Solo practice: Dr. Kolba, owner of Pacific Arthritis Center Medical Group in Santa Maria, Calif., and Dr. Blau, owner of Arthritis Institute of Long Island, each purchased the same EMR system for their solo practices in 2003.
Dr. Kolba estimates she spent $15,000 on software, including a package that integrates data from her practice management software, and about $35,000 on hardware, including monitors and printers in each exam room, her office, nurse workstations, and the on-site laboratory.
Dr. Blau reports the software cost between $6,000 and $7,000, while hardware expenses rang in at about $800 per workstation for a total outlay of roughly $12,000. His facility was already wired to accommodate the networked computers.
Purchasing Tips
Faced with hundreds of EMR systems on the market, rheumatologists might do best by buying a system like the one being used by the physician next door.
“Seriously consider getting something that one of your friends already has—even if they’re in a different specialty,” Dr. Kolba says.
She chose a system on the advice of a consultant and has found implementation to be slow and sometimes frustrating. By contrast, a podiatrist who practices on her street is benefiting from Dr. Kolba’s experience with the system.
“He gets a lot of free advice from us, which is fine. I’m happy to share,” she says. “That’s definitely made his experience better.”
Dr. Kolba and other EMR-equipped rheumatologists urge their colleagues to buy a system only after they understand—or develop—the types of support needed to implement it successfully.

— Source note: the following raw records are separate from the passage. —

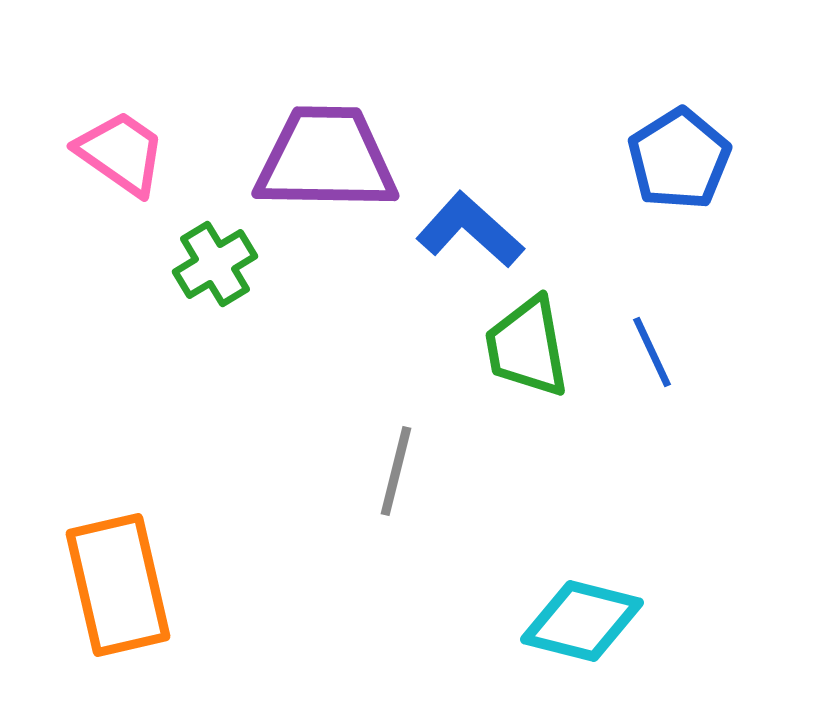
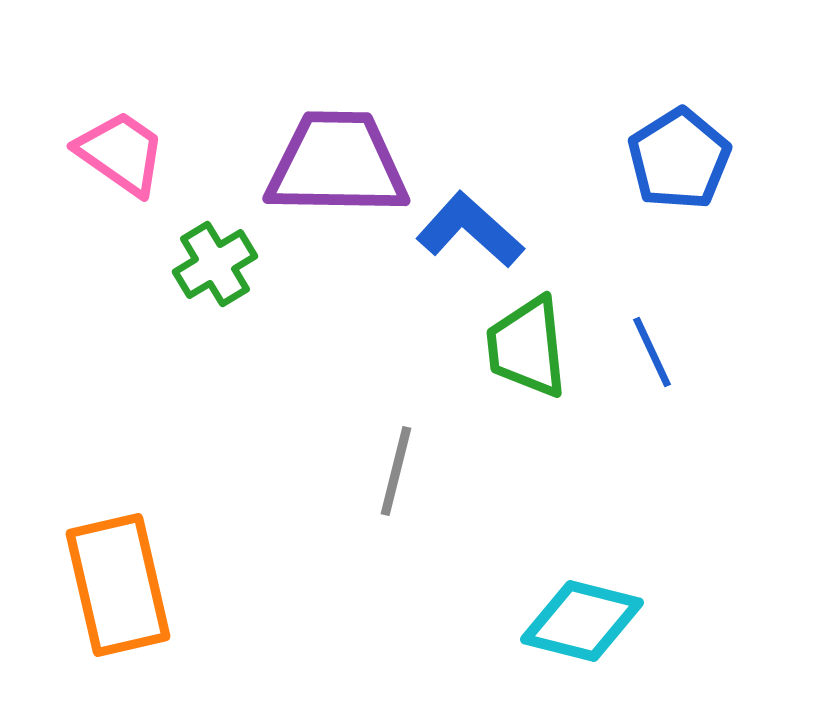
purple trapezoid: moved 11 px right, 5 px down
green trapezoid: rotated 4 degrees clockwise
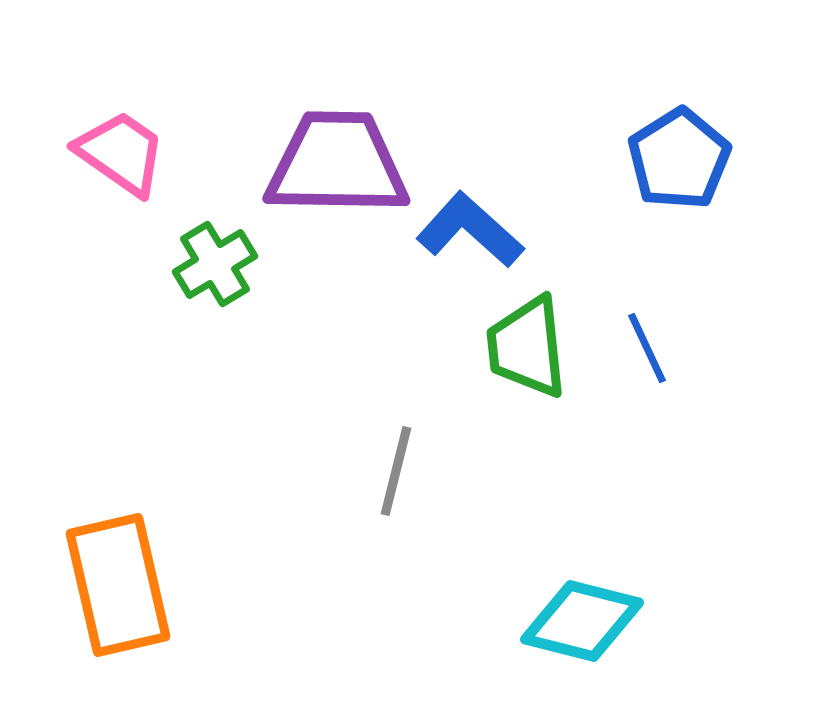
blue line: moved 5 px left, 4 px up
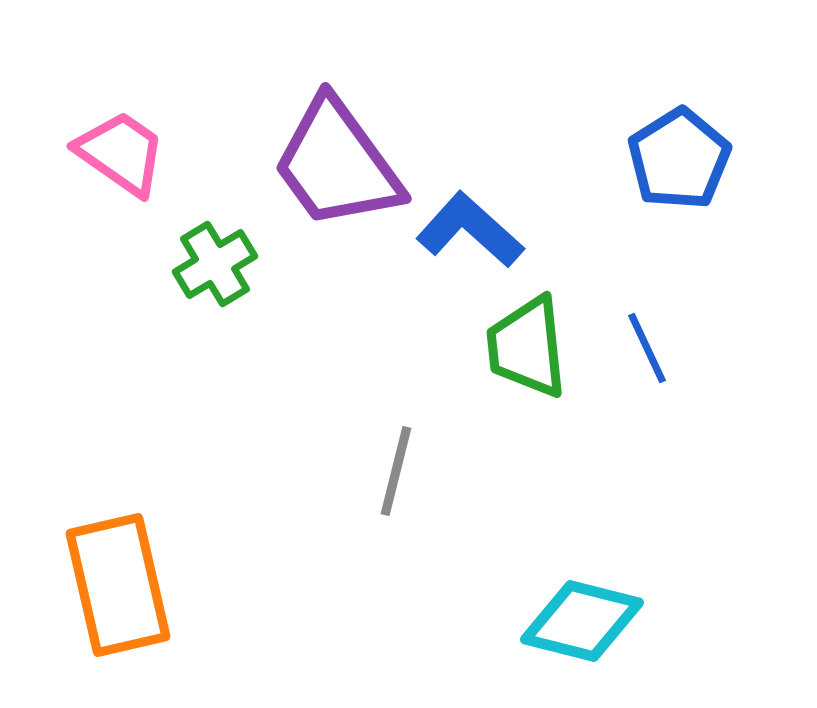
purple trapezoid: rotated 127 degrees counterclockwise
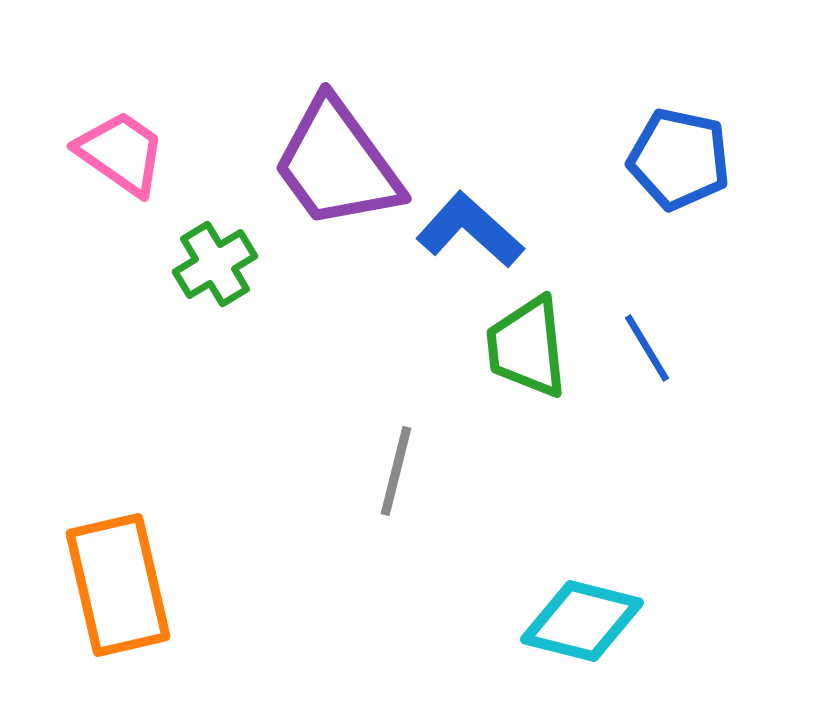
blue pentagon: rotated 28 degrees counterclockwise
blue line: rotated 6 degrees counterclockwise
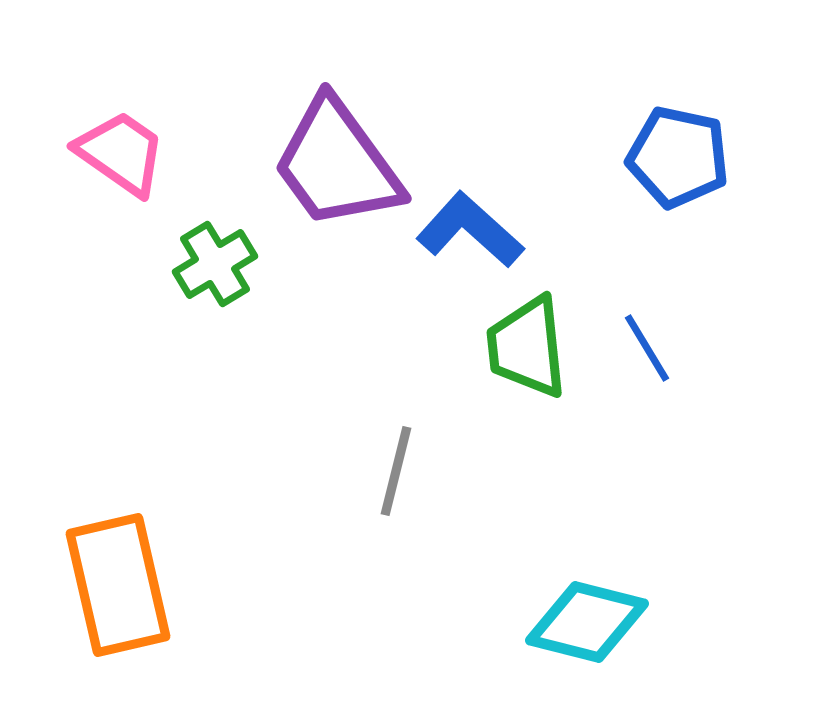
blue pentagon: moved 1 px left, 2 px up
cyan diamond: moved 5 px right, 1 px down
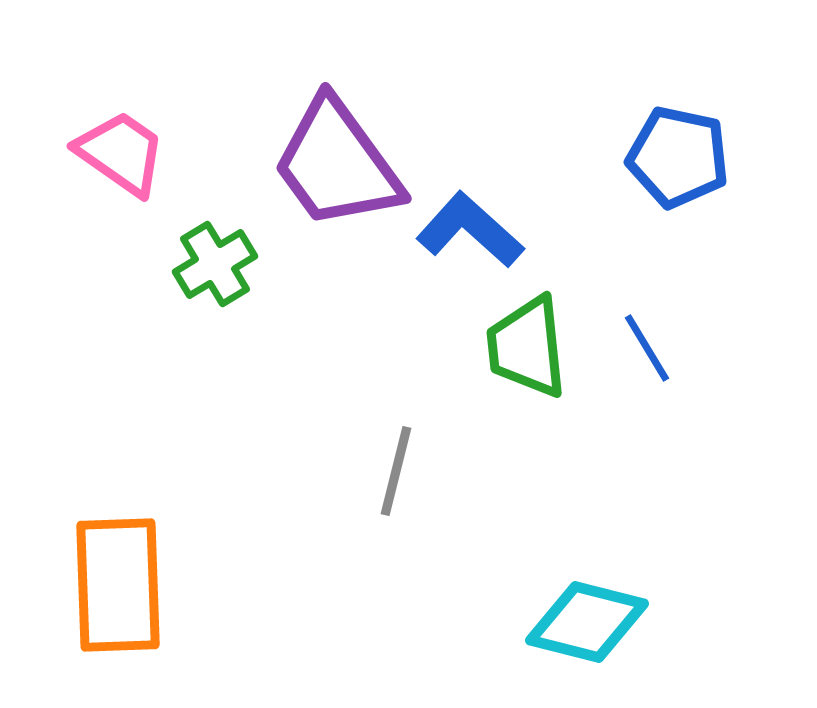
orange rectangle: rotated 11 degrees clockwise
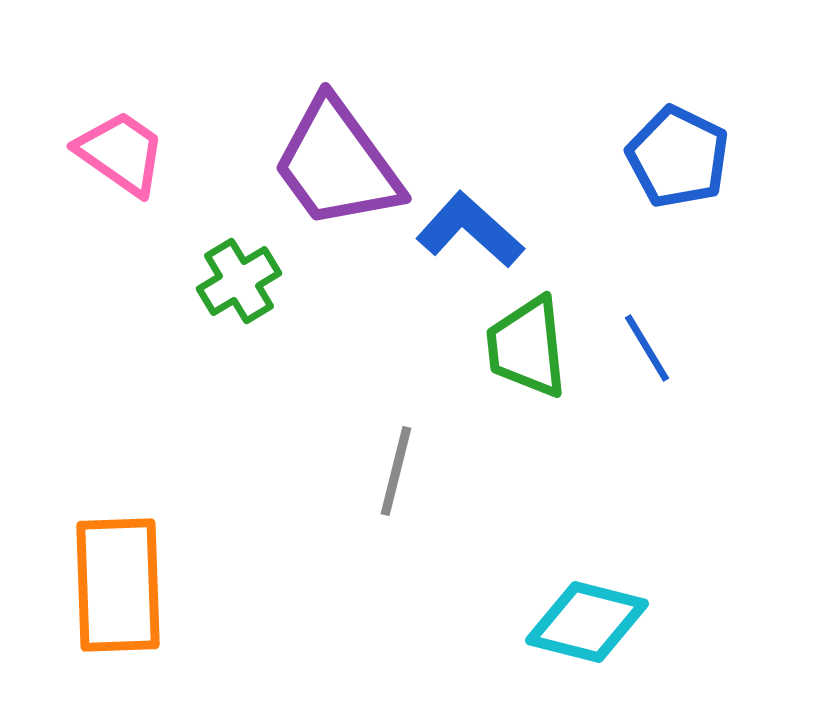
blue pentagon: rotated 14 degrees clockwise
green cross: moved 24 px right, 17 px down
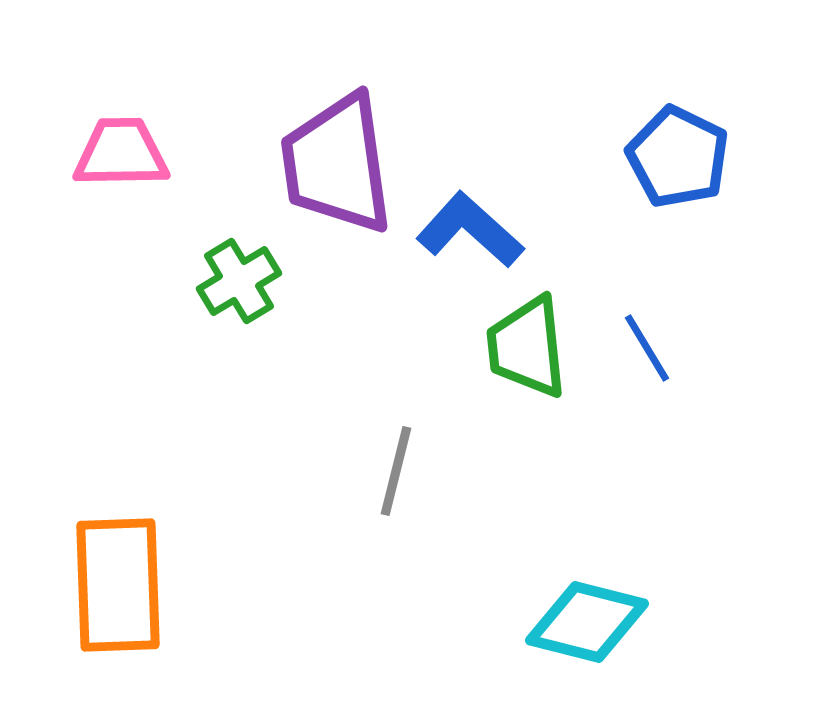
pink trapezoid: rotated 36 degrees counterclockwise
purple trapezoid: rotated 28 degrees clockwise
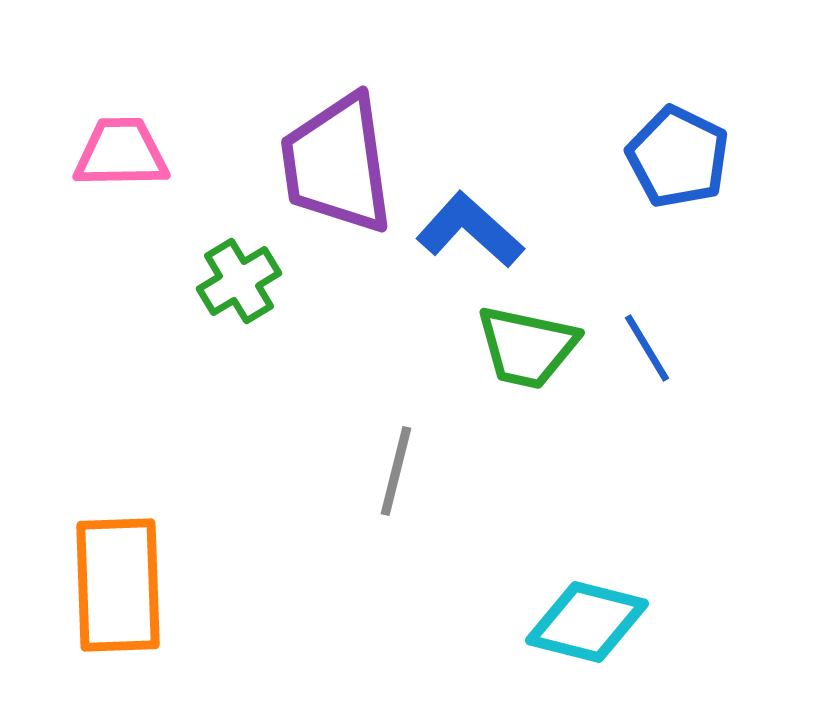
green trapezoid: rotated 72 degrees counterclockwise
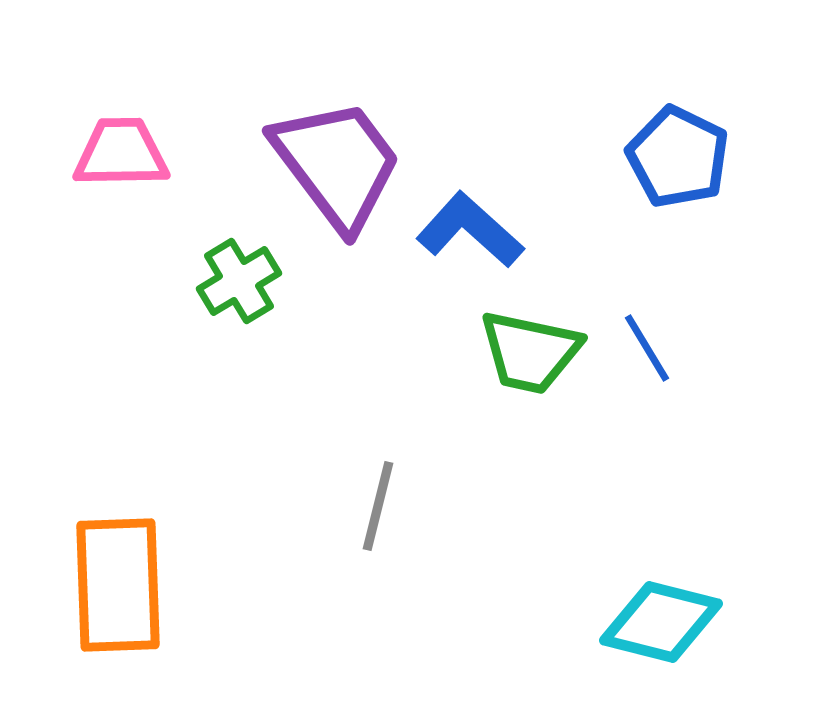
purple trapezoid: rotated 151 degrees clockwise
green trapezoid: moved 3 px right, 5 px down
gray line: moved 18 px left, 35 px down
cyan diamond: moved 74 px right
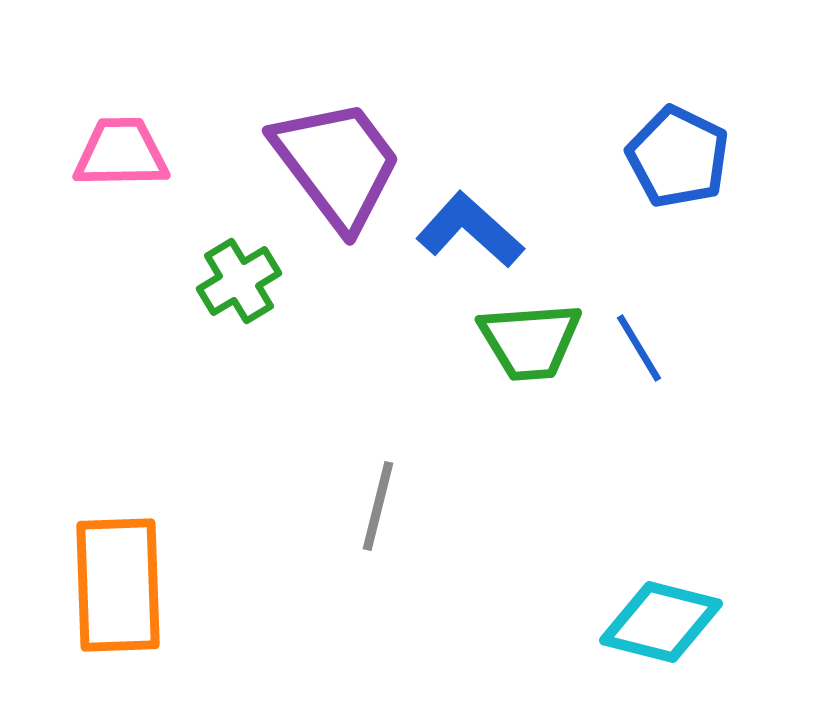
blue line: moved 8 px left
green trapezoid: moved 11 px up; rotated 16 degrees counterclockwise
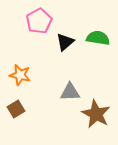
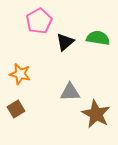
orange star: moved 1 px up
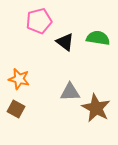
pink pentagon: rotated 15 degrees clockwise
black triangle: rotated 42 degrees counterclockwise
orange star: moved 1 px left, 5 px down
brown square: rotated 30 degrees counterclockwise
brown star: moved 6 px up
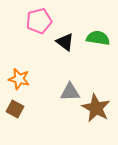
brown square: moved 1 px left
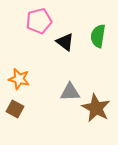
green semicircle: moved 2 px up; rotated 90 degrees counterclockwise
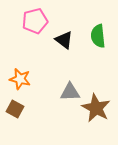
pink pentagon: moved 4 px left
green semicircle: rotated 15 degrees counterclockwise
black triangle: moved 1 px left, 2 px up
orange star: moved 1 px right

Two essentials to making the EMR work: general computer savvy and rheumatology-specific templates that correspond to an individual practice. If a physician’s office has no in-house information technology expertise, that will need to be purchased. Likewise, unless a physician has the skills to customize templates, choosing an EMR system with rheumatology-specific templates—or hiring someone to create them—will be required.
Other tips from rheumatology’s EMR leaders: Screen the company first, and then the product it offers: “There is tremendous turnover in the industry,” says Dr. Robbins, co-author of “Electronic Medical Records for the Physician’s Office,” an issue of the ACR’s Practice View (available online at www.rheumatology.org/products/coding/03emr_ack.asp). “The last thing you want to do is to load all of your patient information onto a system from a company that doesn’t have enough money to support the product, and the company goes under.”
Check the manufacturer’s references and be sure to ask physicians who are using the system whether they receive adequate support from the company.